Потом исчезает в туалете. Выйдя, озабоченно спрашивает:
— Мы что вчера пили? «Гымзу»? Надо завязывать, из меня уже «Гымза» льется.
«Гымза» — это было болгарское красное вино в бутылях с камышовой оплеткой, которое в те годы не переводилось в Норильске.
— Эдя, из тебя не «Гымза» льется, — успокаивали его. — Это у тебя геморрой.
— Да? — оживляется он. — Хорошо. Тогда наливай!..
Стихи у него были такие:
Говорила клизма клизме:
«Не ханжа я вовсе, но
Кроме жопы в организме,
Я не вижу ничего».
Назывались жопизмы. Еще были жопэмы. Подлиннее, но тоже не очень приличные. Это для своих. В городе же он был известен как детский поэт, выступал в школах, на утренниках в детских садах. Малышня его всегда радостно принимала, он веселился, они веселились.
Ворон Ворону сказал:
«Отправляйся на вокзал,
Там у первого вагона
Встретишь тетушку Ворону,
Отвезешь ее домой
И получишь выходной…»
Стихи он начал писать в тюрьме. Вернее, на гарнизонной губе, где сидел, пока в военной прокуратуре ему шили дело о дезертирстве.
Было так. В часть, в которой он служил, приехал с инспекцией генерал. И первое, что увидел: идут два солдатика по плацу, расхристанные, покуривают, болтают. «Ко мне!» — рявкнул генерал. Солдатики испуганно остановились, потом один из них зайцем стреканул на хоздвор. «Стоять!» — завопил генерал, но того и след простыл. «Товарищ генерал, разрешите догнать?» — вызвался второй. «Догони!» И второй с концами. Генерал даже растерялся. «Ну, сукины дети!»
Утром всю часть построили на плацу. Генерал кратко, по-военному, доложил о вчерашнем происшествии и заключил: «Первый солдат — трус. А второй молодец, проявил смекалку. Хочу его увидеть. Обещаю, ничего не будет. Два шага вперед!» Строй не шелохнулся. «Не верите? Даю слово офицера!» Строй не дрогнул. «Ладно, — поднял генерал ставку. — Если признается, пять суток отпуска!» На левом фланге произошло шевеление, солдат сделал два шага вперед.

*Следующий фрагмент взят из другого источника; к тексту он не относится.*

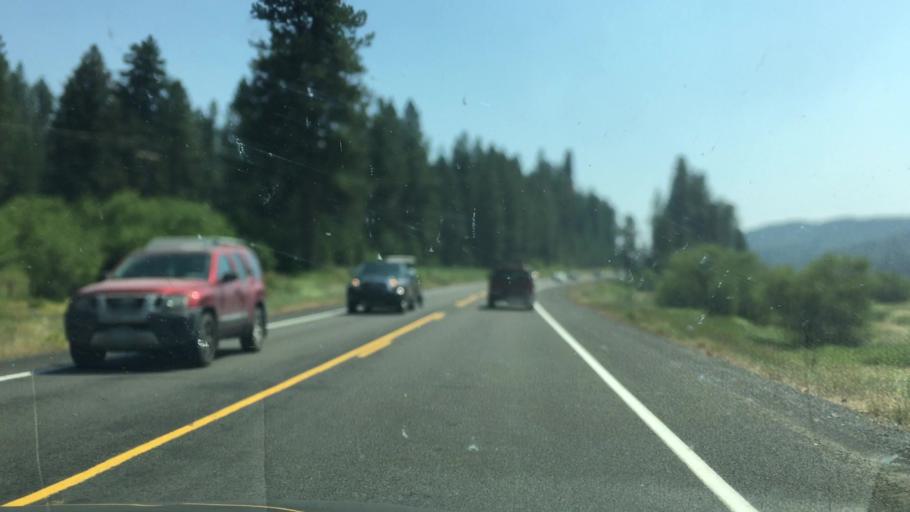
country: US
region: Idaho
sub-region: Valley County
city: McCall
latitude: 45.0857
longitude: -116.3052
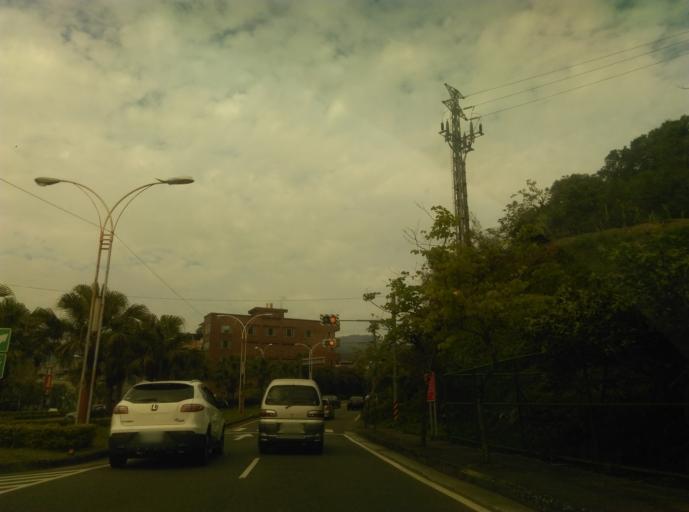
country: TW
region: Taiwan
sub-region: Keelung
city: Keelung
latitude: 25.1554
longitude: 121.6966
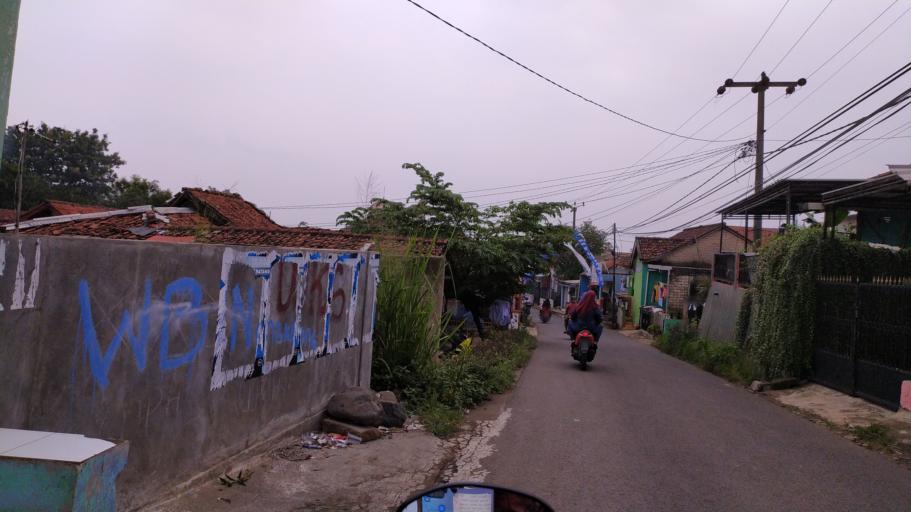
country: ID
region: West Java
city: Ciampea
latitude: -6.5870
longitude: 106.7056
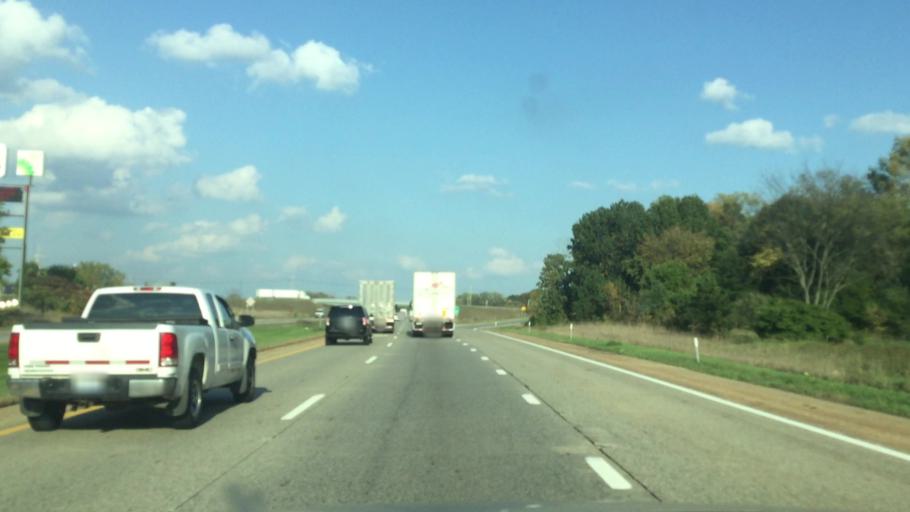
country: US
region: Michigan
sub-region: Jackson County
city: Concord
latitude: 42.2641
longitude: -84.6243
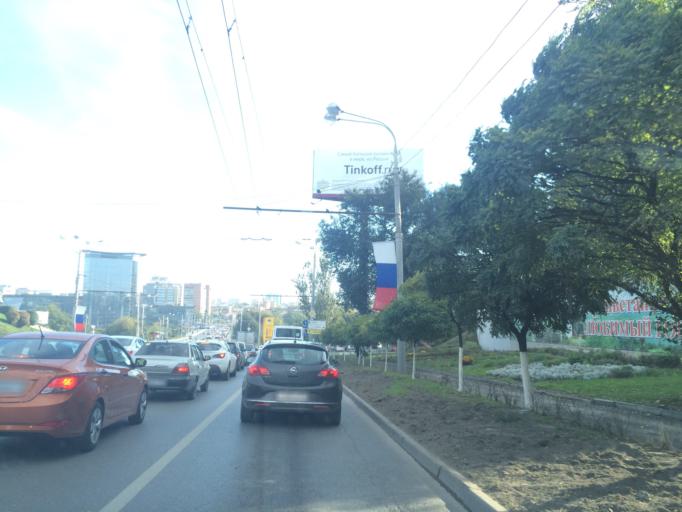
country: RU
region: Rostov
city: Rostov-na-Donu
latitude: 47.2125
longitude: 39.6927
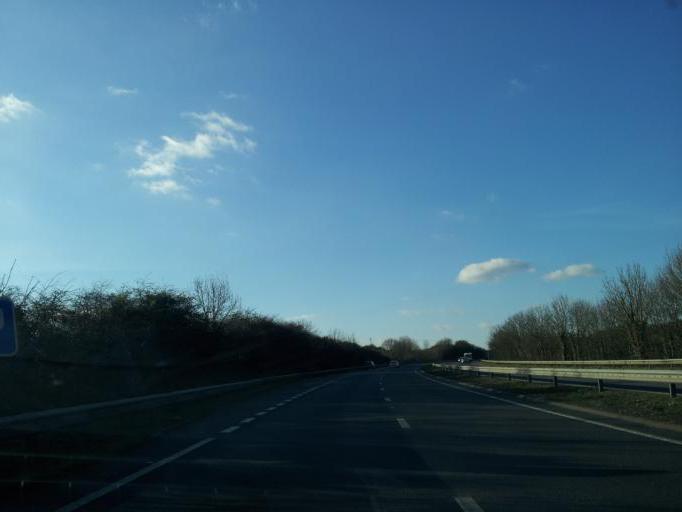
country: GB
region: England
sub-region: Devon
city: Exeter
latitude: 50.7079
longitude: -3.5648
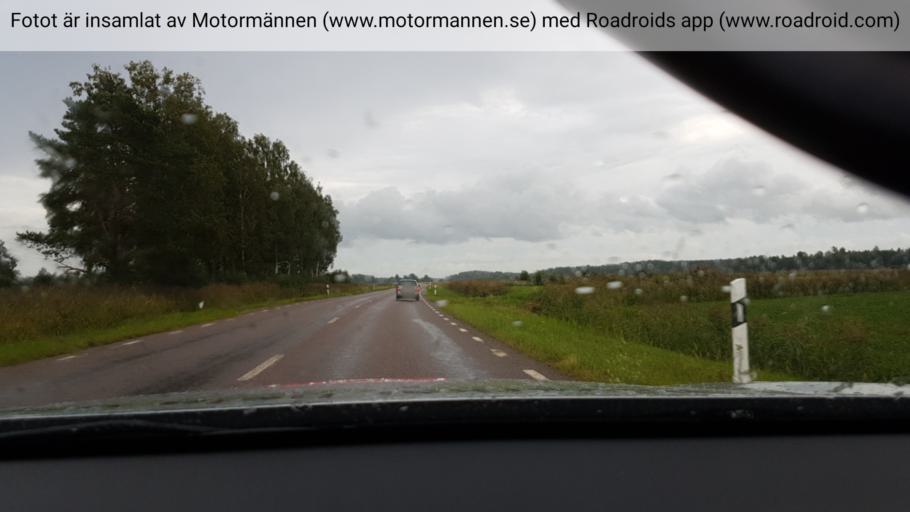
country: SE
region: Uppsala
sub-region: Tierps Kommun
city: Karlholmsbruk
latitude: 60.4989
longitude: 17.6870
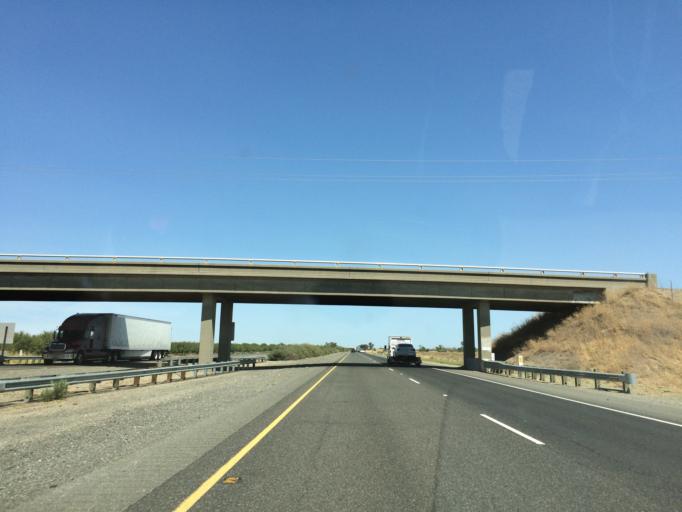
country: US
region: California
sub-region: Glenn County
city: Willows
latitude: 39.6107
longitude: -122.2073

— Это я, товарищ генерал! Рядовой Нонин.
Генерал посмотрел на него с большим сомнением:
— Не ты.
— Я, товарищ генерал!
— Не похож.
— Вы не успели разглядеть!
Ну, слово дано. Получил Эдик отпуск. Пять суток промелькнули, как сон, как утренний туман. Решил: задержусь еще на денек, ничего страшного. Потом еще на денек. В часть вернулся только через две недели и тут же загремел на губу. От тоски, от предчувствия долгой неволи сложились первые строчки:
Волк решил: схожу к Ежу
И иголку одолжу…
Может быть, и не эти. Главное — сложились. Стало легче. Стало свободнее. Тогда он еще не знал, что поэзия — это свобода. До тюрьмы не дошло, дело замяли, но за эти недели на губе в нем родился поэт, и это уже было неизлечимо.
Как СПИД.
Писал он и взрослые стихи:
Для чего эти бедра крутые,
Эти груди литые твои,
Словно древнюю тайну открыли
Летней ночью тебе соловьи.
Ты шептала: — Луну погасите!
Соловьев укротите разлив!..
Извиваясь, как змей — искуситель,
Ветер в окна вползал и дразнил.
И колени, испугом прошиты,
Словно в каждом стонала душа,
Друг у друга искали защиты,
По-оленьи ознобно дрожа…
Не знаю, выдержат ли эти строки суд ревнителей высокой поэзии. Может быть, нет. Но для меня они живые. Они неотделимы от этого раздолбая. Вот он лежит в своей комнатушке на продавленной тахте, чешет пузо и с подвыванием читает:
Но разбуженный зов материнства
Отзывался, как эхо, в виске.
И у неба румянец пробился
На стыдливой восточной щеке.
Ничего ты поделать не в силах
С непреложным законом Земли.
Подари мне, любимая, сына.
Подари, подари, подари!..
А за черным окном глухая полярная ночь, каменные двухэтажные помойки в пятиметровых сугробах. Какие, к черту, соловьи, какая луна, какой у неба румянец!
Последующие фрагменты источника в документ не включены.